23 April 2018, The Tablet

Pope appoints 3 women to CDF


One of the women is Michelina Tenace, a professor of theology at Rome's Pontifical Gregorian University.


Pope appoints 3 women to CDF

 

A Vatican glass ceiling has been broken after Pope Francis appointed the first women advisers to the Church’s central doctrinal body. 

Three female theologians, including a 43-year-old, have been chosen to serve as consulters to the Congregation for the Doctrine of the Faith, originally the office of the inquisition but today tasked with defending and promoting Catholic teaching across the world. 

On Saturday 21 April, it was announced that Francis had chosen five new consulters to the important Vatican department, including three women. Two of these are two Italian academics: Linda Ghisoni, currently undersecretary at the Vatican’s laity, family and life dicastery, and Michelina Tenace, who teaches theology at the Pontifical Gregorian University. The third is a Belgian, Laetitia Calmeyn, a theologian based at the College dés Bernardins in Paris. Two priests were also among those named. 

Consulters play an important role in any Vatican department and even more so at the doctrinal body where they asked to weigh on in important theological matters. The congregation, which for years was led by Benedict XVI, is also consulted by the Pope and all Holy See departments on questions of Church teaching and doctrine. While having a key role under the last two pontificates it has become less prominent under Francis, in part due to the uneasy relationship between the Pope and its former Prefect, Cardinal Gerhard Muller. 

Now led by Archbishop Luis Ladarai, a Jesuit like Francis but a more low key figure than his predecessor, it has now been brought back into the loop under this papacy. This is a return to a tradition given the congregation is aimed at being an arm of the papacy and until 1965 was run by a “secretary” (the Pope was the prefect).

Archbishop Ladaria will now involve women when discussing the major theological matters in his department’s in-tray. And he has some highly qualified new colleagues. 

Professor Ghisoni has a doctorate in Canon Law, a subject she teaches at the Gregorian University, along with degrees in Theology and Philosophy. She is a “under-secretary” at the laity, family and life dicastery and in charge of the “the section for the lay faithful”.  Aged 52, She is married with two children. 

Professor Calmeyn, 43, is a youthful appointment by Church standards where most of those in senior positions are in their 60s or 70s. A consecrated laywoman and former nurse specialising in palliative care, the Belgian academic is based in the Archdiocese of Paris. She received a doctorate from the John Paul II Institute (now the John Paul II Pontifical Theological Institute for Marriage and Family Sciences) in Rome in 2009. 

Her combining of an expertise in theology with nursing corresponds with this Pope’s desire for theologians to do their work among people. 
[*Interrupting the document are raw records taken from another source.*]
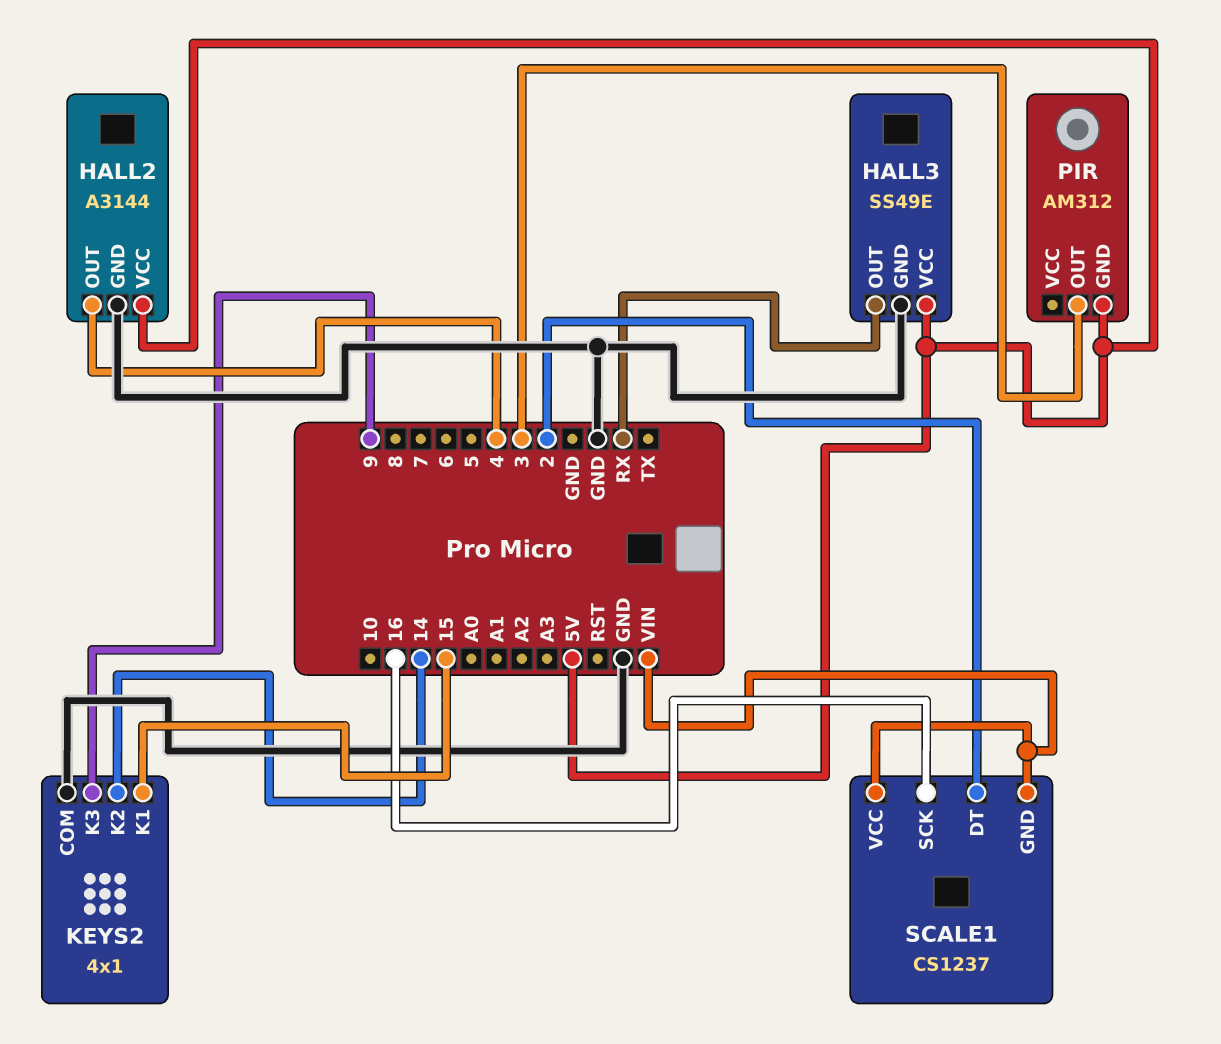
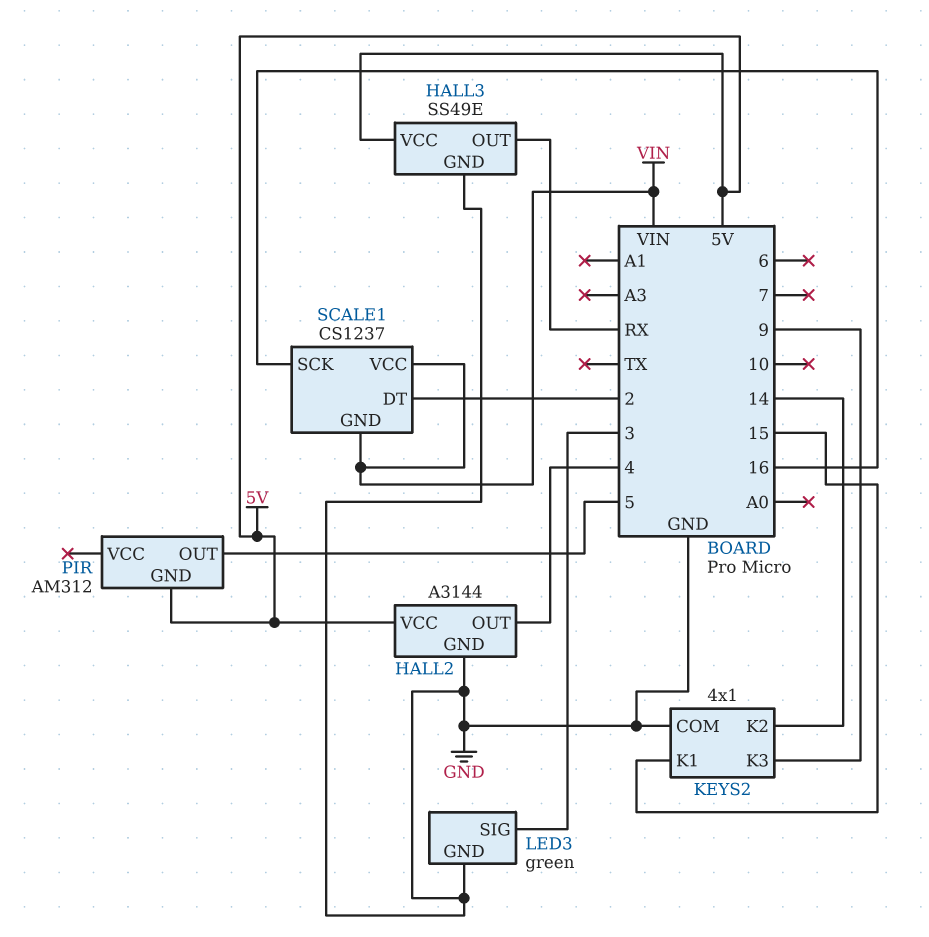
LED3: none -> green
LED3 pin GND: none -> GND
LED3 pin SIG: none -> 3
PIR pin OUT: 3 -> 5

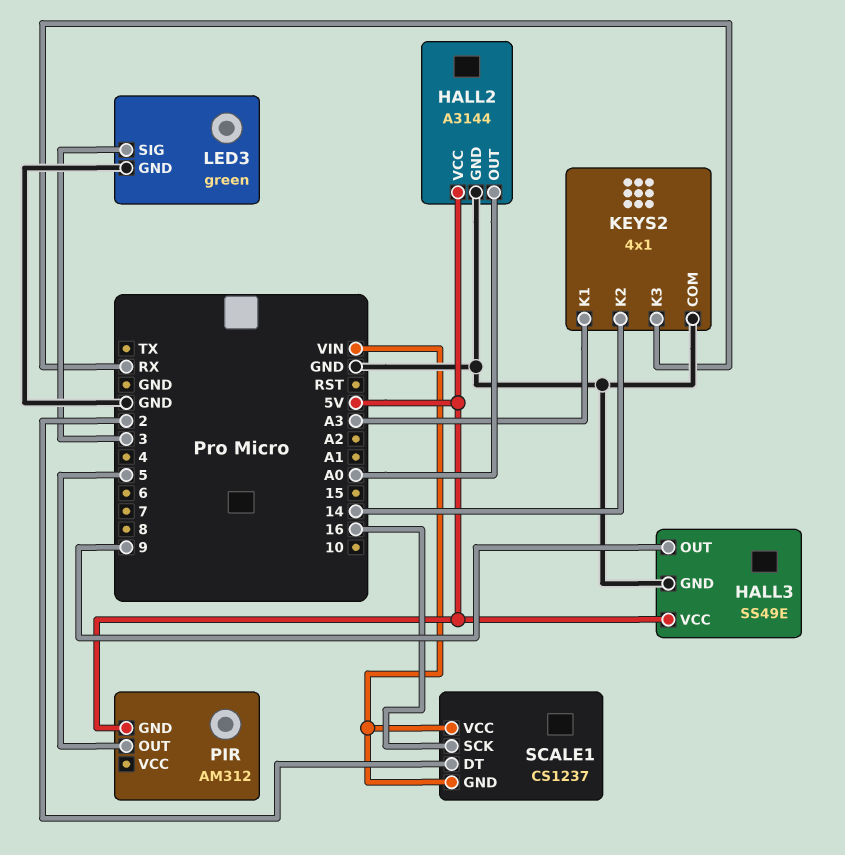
HALL2 pin OUT: 4 -> A0
HALL3 pin OUT: RX -> 9
KEYS2 pin K1: 15 -> A3
KEYS2 pin K3: 9 -> RX

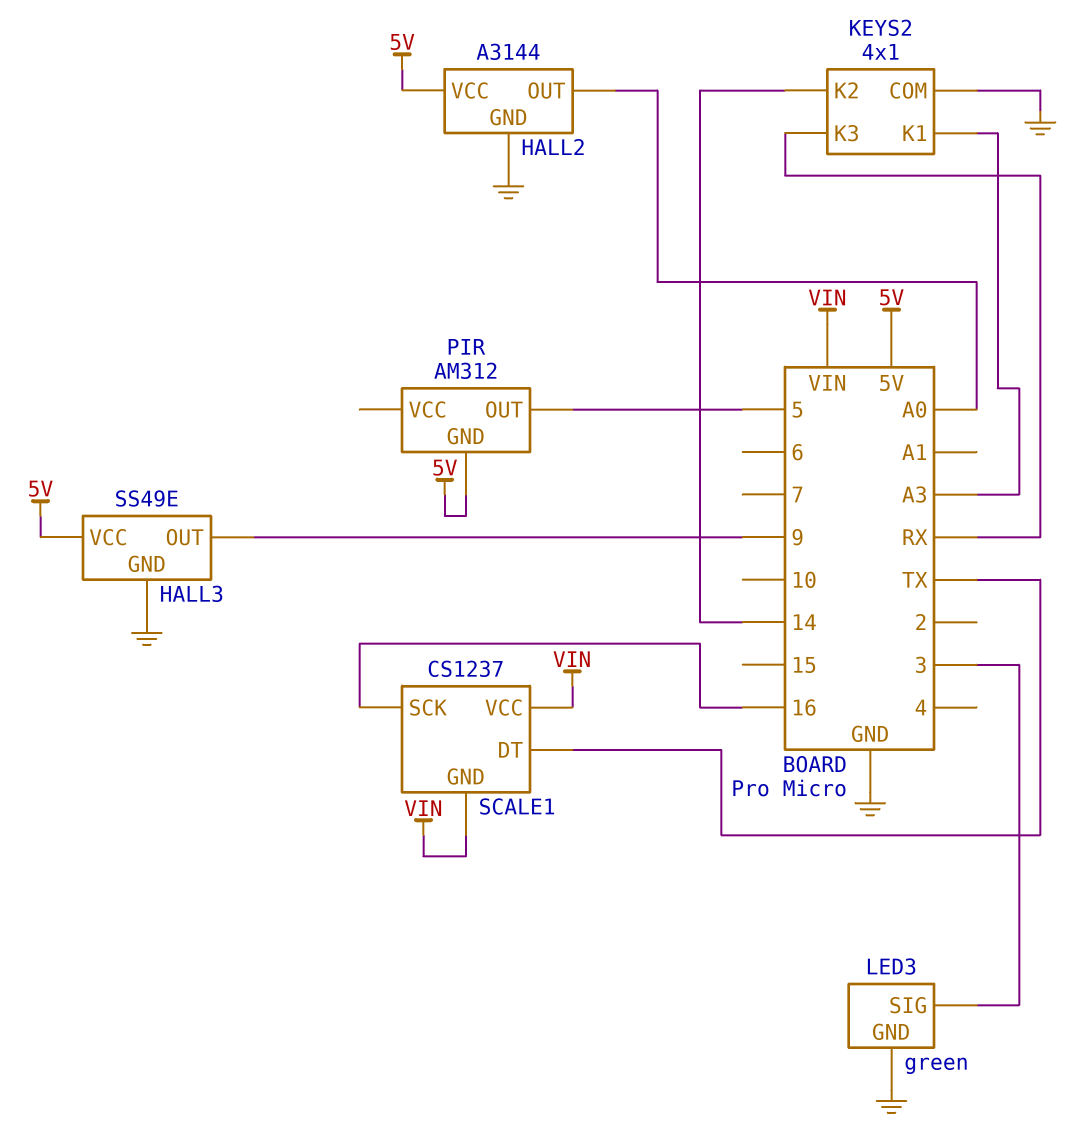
SCALE1 pin DT: 2 -> TX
Finally, Professor Tenace focusses on the interface between theology and anthropology and is an expert in Oriental Christianity. Aged 63, she is a consecrated laywoman and studied literature at Rome’s La Sapienza university before receiving a doctorate in theology from the Gregorian university. 

The Pope’s decision to name the female advisers is part of an attempt by him to give greater roles to women inside the Church. Until this pontificate, all consultants to Vatican congregations were men with Francis breaking the mould with his January 2017 naming of two female advisers to the Congregation for Divine Worship, the dicastery which handles liturgy. 

Francis has also established a commission to examine female deacons and has named women to senior roles inside the Vatican including at the department for laity, family and life. 

But he’s also faced criticism for not doing more and for some of his folksy remarks about women including when he described female theologians as the “strawberries on the cake”. There are also no women in the top two management roles in any Vatican department while the membership of a Holy See body remains exclusively for male prelates.

This Pope has largely veered away from battles over doctrine on rules and has instead focussed on making the Church more outwardly focussed on mission.  Nevertheless, he has urged theologians to be anchored in the teachings of the 1962-65 Second Vatican Council and warned them against divorcing their work from their. Theology, the Pope has said, is “fruitful only if it is done with an open mind and on one's knees”.